Cette série de billets reprend les présentations d’ouvrages et de collections qui se trouvaient dans l’ancienne bibliothèque numérique Medica. Ils donnent un éclairage précieux sur certaines collections et certains ouvrages présents dans Numerabilis.
NB. Le carnet Panacée existe depuis 2024. Ce billet a été publié une première fois sur Medica en novembre 2014. Nous n’avons pas modifié son contenu à l’exception des liens actualisés.

Ce texte a pour auteur : Philippe Galanopoulos

Liste des ouvrages numérisés

 

Plantes purgatives indigènes,par Simone Chemla. Mémoire présenté pour le prix Ménier de 1954.

Plantes purgatives indigènes,
par Simone Chemla.
Mémoire présenté pour le prix Ménier de 1954.

Parmi les prix décernés depuis le milieu du XIXe siècle par l’École supérieure de pharmacie de Paris, il faut distinguer les prix dits de l’École, les prix de travaux pratiques et les prix de fondation.

  • Les prix dits de l’École ont été institués par un décret du 21 avril 1869 pour récompenser les élèves inscrits en 1ère, 2e ou 3e année, ayant obtenu la meilleure note lors de différentes épreuves de composition.

  • Les prix de travaux pratiques ont été institués au même moment pour récompenser les élèves ayant obtenu le plus grand nombre de points aux manipulations au cours de l’année scolaire et ayant fait preuve à la fois d’assiduité et de bonne tenue de leurs cahiers d’exercices.

  • Les prix de fondations sont, quant à eux, des prix spéciaux fondés à l’École supérieure de pharmacie de Paris par des particuliers.

À la BIU Santé, la collection des mémoires présentés pour un prix de fondation s’élève à plus de 200 pièces. C’est une collection relativement importante, mais incomplète, qui possède en outre la particularité d’être constituée dans de nombreux cas par l’ensemble des mémoires déposés, et non par le seul mémoire ayant obtenu le prix. Les prix de fondation concernés sont : le prix Menier, le prix Laillet, le prix Laroze, le prix Lebeault, le prix Desportes, le prix Buignet, le prix Flon, le prix Goblet, le prix Métadier (voir détail ci-dessous). D’autres prix de fondation, non représentés dans les collection de la BIU Santé, ont été institués au cours du temps, en particulier : le prix Demarle, le prix Jean Faure, le prix Louis Dorchy, le prix Fraisse, le prix G. Robert et J. Robert, et le Legs Le Mettais, auxquels il faut ajouter diverses fondations d’études et de recherches.

Prix Menier – Matière médicale

Historique. Par une lettre en date du 4 novembre 1859, M. Menier, pharmacien droguiste à Paris, offrait à l’École supérieure de pharmacie de Paris un coupon de rente de 500 francs pour la fondation d’un prix spécial de matière médicale à décerner annuellement sous son nom. Un décret du 17 décembre 1859 autorisa l’École de pharmacie de Paris à accepter cette fondation.
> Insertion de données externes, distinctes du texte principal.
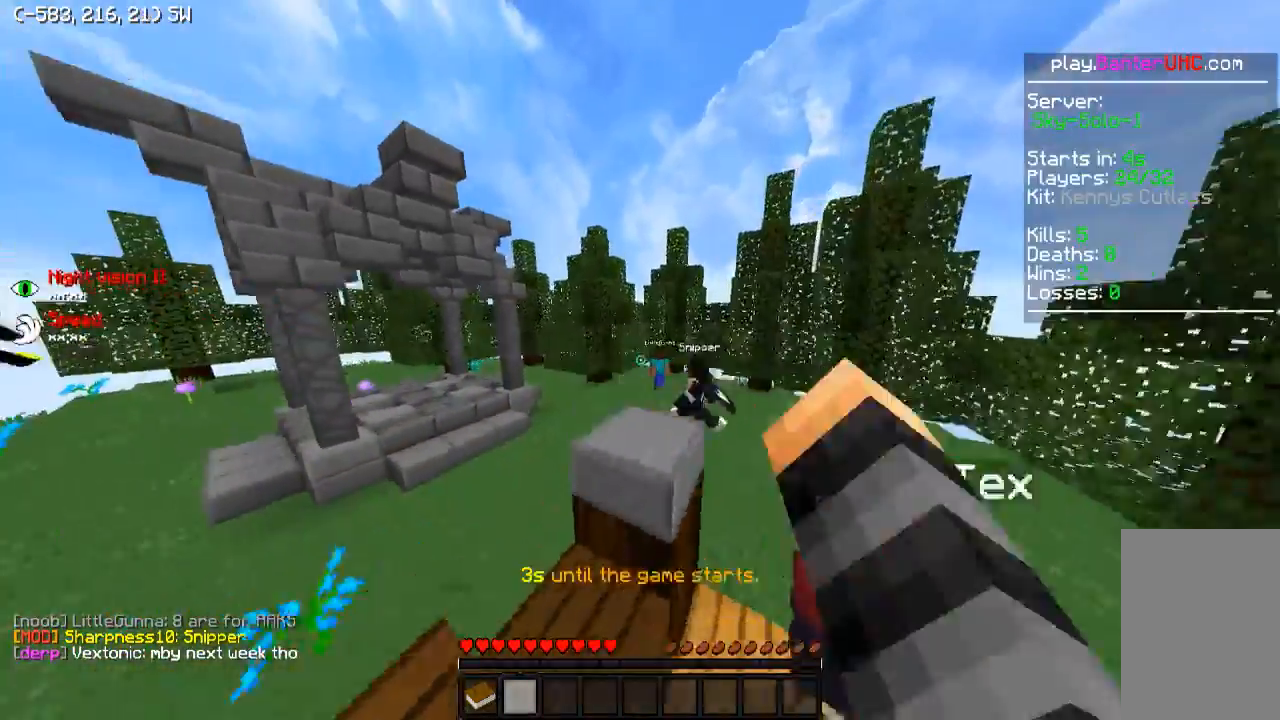
{"keys": ["w"], "events": []}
Un arrêté ministériel en date du 17 février 1866 autorisa l’École à décerner au lauréat du prix Menier une médaille d’argent dont la valeur serait également prélevée sur les arrérages de la rente. Enfin, par une décision ministérielle du 27 octobre 1877, la valeur annuelle du prix Menier fut portée à 600 francs, plus une médaille d’argent. Par la suite, la valeur annuelle du prix a été successivement réévaluée.
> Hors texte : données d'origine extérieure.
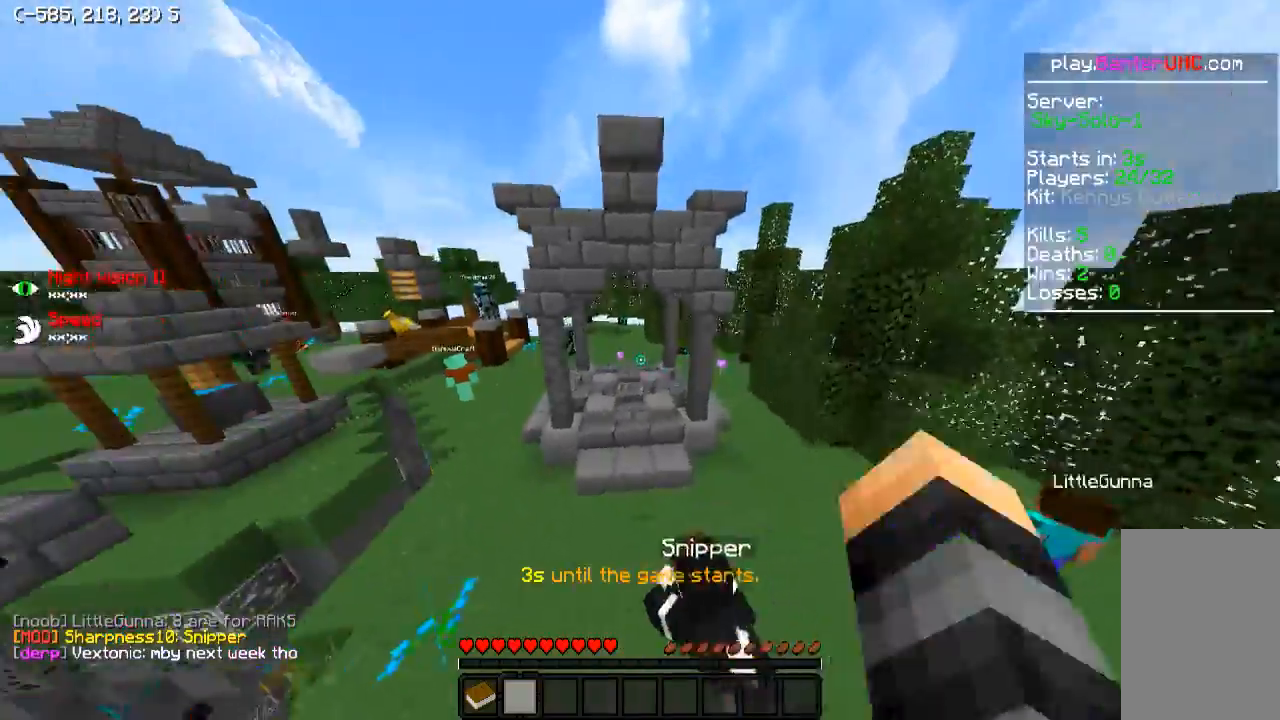
{"keys": ["a", "w"], "events": [[350, "a", "down"]]}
Concours. Le concours comporte trois épreuves : 1) Une dissertation écrite en français ou mémoire sur un sujet d’histoire naturelle médicale donné chaque année par l’École, au mois de novembre ; 2) La reconnaissance d’un certain nombre d’objets de matière médicale ; 3) L’histoire particulière, faite oralement, de quelques-unes des substances précédentes, en indiquant les meilleures sortes commerciales, les falsifications dont elles peuvent être l’objet et les moyens de les reconnaître.
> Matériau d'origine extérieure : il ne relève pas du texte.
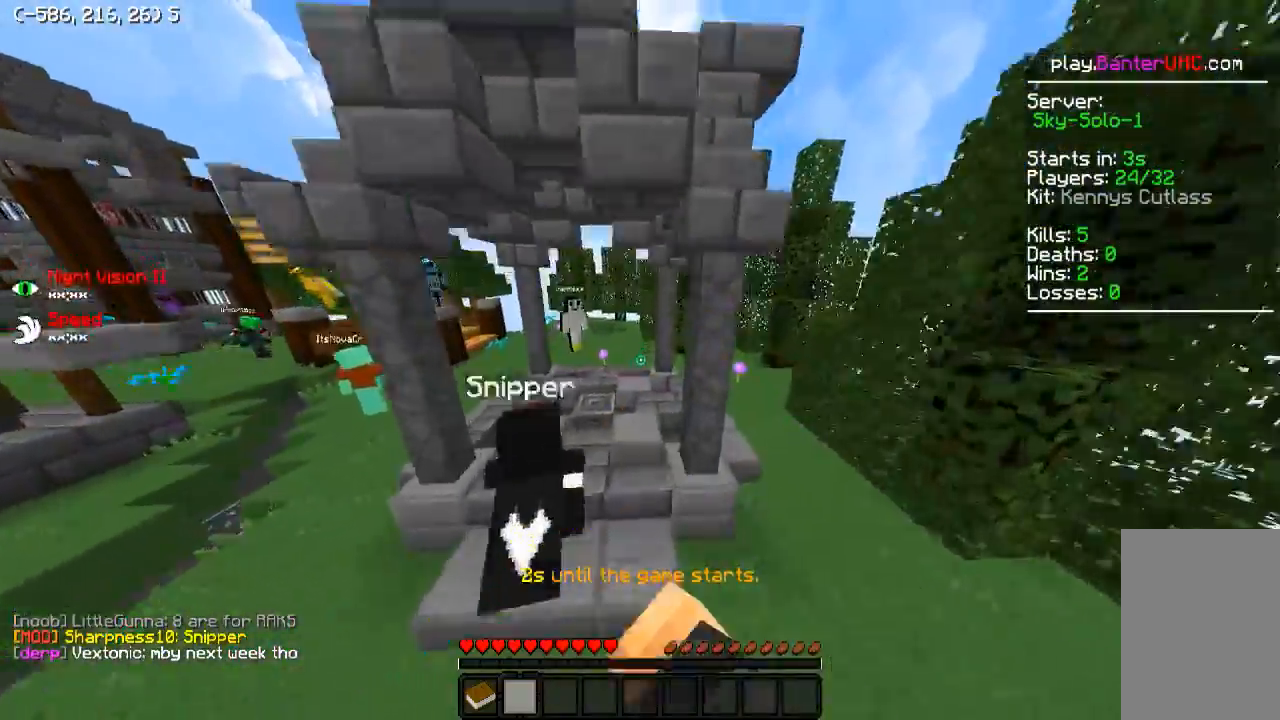
{"keys": ["w"], "events": [[250, "a", "up"]]}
Prix Desportes – Botanique

Relevé des notes des élèves deseconde année inscrits pour le prix Buignet de 1892.

Relevé des notes des élèves de
seconde année inscrits pour le
prix Buignet de 1892.

Historique. M. Eugène-Henri Desportes, membre de l’Académie de médecine, par un acte notarié en date du 3 décembre 1874, a fait don à l’École supérieure de pharmacie de Paris d’un titre de rente de 700 francs pour la fondation d’un prix annuel. Un décret du 22 janvier 1875 autorisa l’École à accepter cette fondation. En outre, un arrêté en date du 14 juillet 1875, portant règlement du concours, disposait que le prix Desportes, consistant en une somme de 700 francs, serait décerné à l’élève « qui se serait distingué dans les travaux pratiques de Micrographie, dans les études de Botanique générale, anatomie, organographie et physiologie et dans la connaissance des plantes ». Par la suite, la valeur annuelle du prix a été successivement réévaluée.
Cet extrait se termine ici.